The Captain and I make beautiful babies. Our sparkling, freshwater springs of DNA have blessed the boys with strong features, quick wits, kind hearts, and height possessed by neither of their progenitors. On occasion, however, some recessive, murky backwater seeps in and contaminates those pristine pools, producing a brackish blend of what I call "addict genes."
Thankfully, thus far the "addict genes" have yet to produce an actual addict. Time will tell. But the genes are diverse multi-taskers. They've conspired to place One and Four on the autism spectrum, which comes with its own subset of anxiety and depression. Three skipped the spectrum but kept the anxiety, with a side of ADHD. Two managed to elude the genes altogether; my guess is they're quick and crafty and, therefore, had no patience for his supremely chill demeanor. The Captain and I had our fingers crossed for Five, who always seemed a little nervous but was managing to hold it together these past nine years.
Our digits are undone.
Five is in third grade, which has been the academic year that breaks my boys. The workload increases dramatically, the standardized testing begins, and social awareness blossoms. Throw in a mean lunch aide, an unresponsive school nurse, and a ridiculous punitive behavior modification tool and even the strongest sink under the pressure. Even Two missed twenty Mondays his third grade year because it took three days for him to recover from each school week.

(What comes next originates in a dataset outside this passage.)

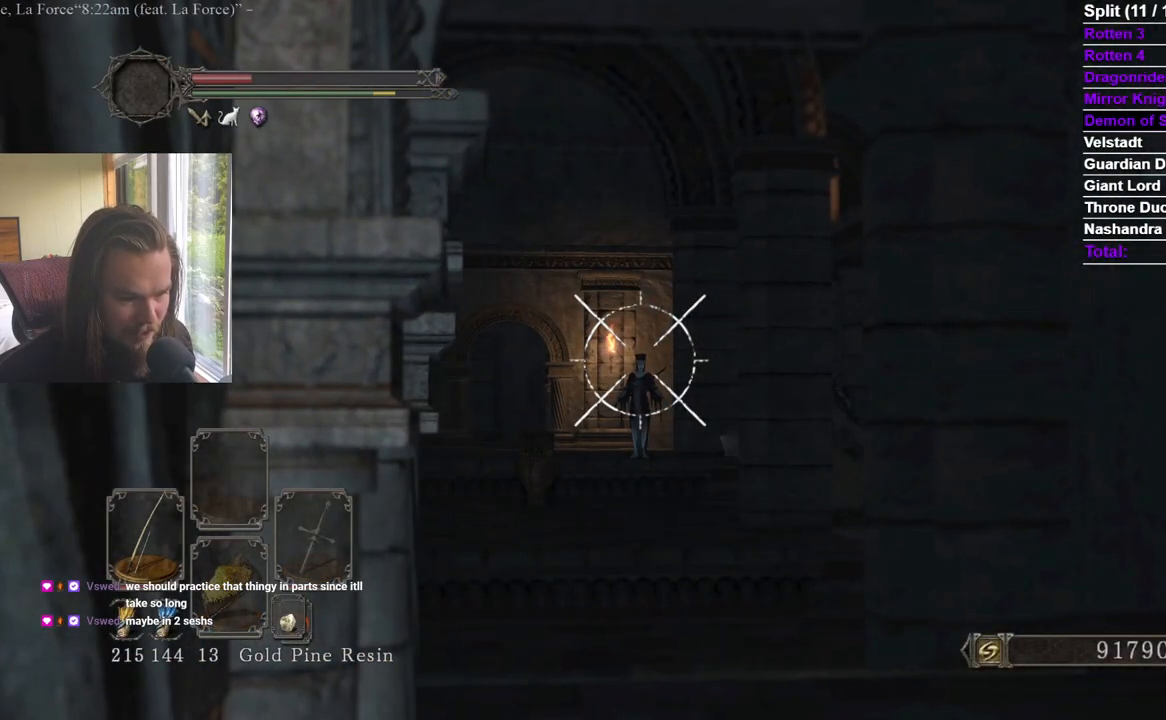
{"buttons": ["R2"], "left_stick": "center", "right_stick": "center", "events": [[200, "L2", "down"], [283, "L2", "up"], [333, "L2", "down"], [450, "L2", "up"]]}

Five finally lost his grip on mental stability while I was away in Arizona. He forgot to bring back his "Friday Folder," which is a communication tool between the school and home. This resulted in his third "check" for the month, which qualified him for M.A.P--Modified Activity Playtime. Every child over the age of seven knows this really means detention, because its practical application is loss of recess.
Let me break it down, as the rappers would say: If my nine year-old forgets his homework or a folder three times in one month, he has to spend the twenty minutes of free time he gets in a seven hour day, the twenty minutes when he can run and play and yell with his friends, inside in detention. I'm sorry--inside in Modified Activity Playtime.
This exercise in bullshit is explained by the school as skill-building, to help the children learn responsibility. Clearly, no one involved in creating this crap is a parent to a teenage boy or they would realize the futility of their endeavor.
So, my Five has spent several days with me at home in the past two weeks, unable to overcome his anxiety and make his way into school. I know where this path leads. One missed four months of seventh grade and Three was home for more than that in fifth.
I'm tired of this district crushing the souls of my children. Five spent most of yesterday crying about how he can't take it anymore, he's so angry he never wants to go back, and if things don't get better he's going to die. This is the quote I will share with the principal when the Captain and I meet with him on Thursday.
The whole thing makes me mad enough to consider home-schooling, which I know stems from a place of love but is insane, because I'm not exactly in my right head these days, either. But that's a post for another day. There is a glimmer of hope, though, because Five is very articulate and willing to speak with someone who might be able to help him. We see the therapist next week.
The Captain and I have re-crossed our fingers.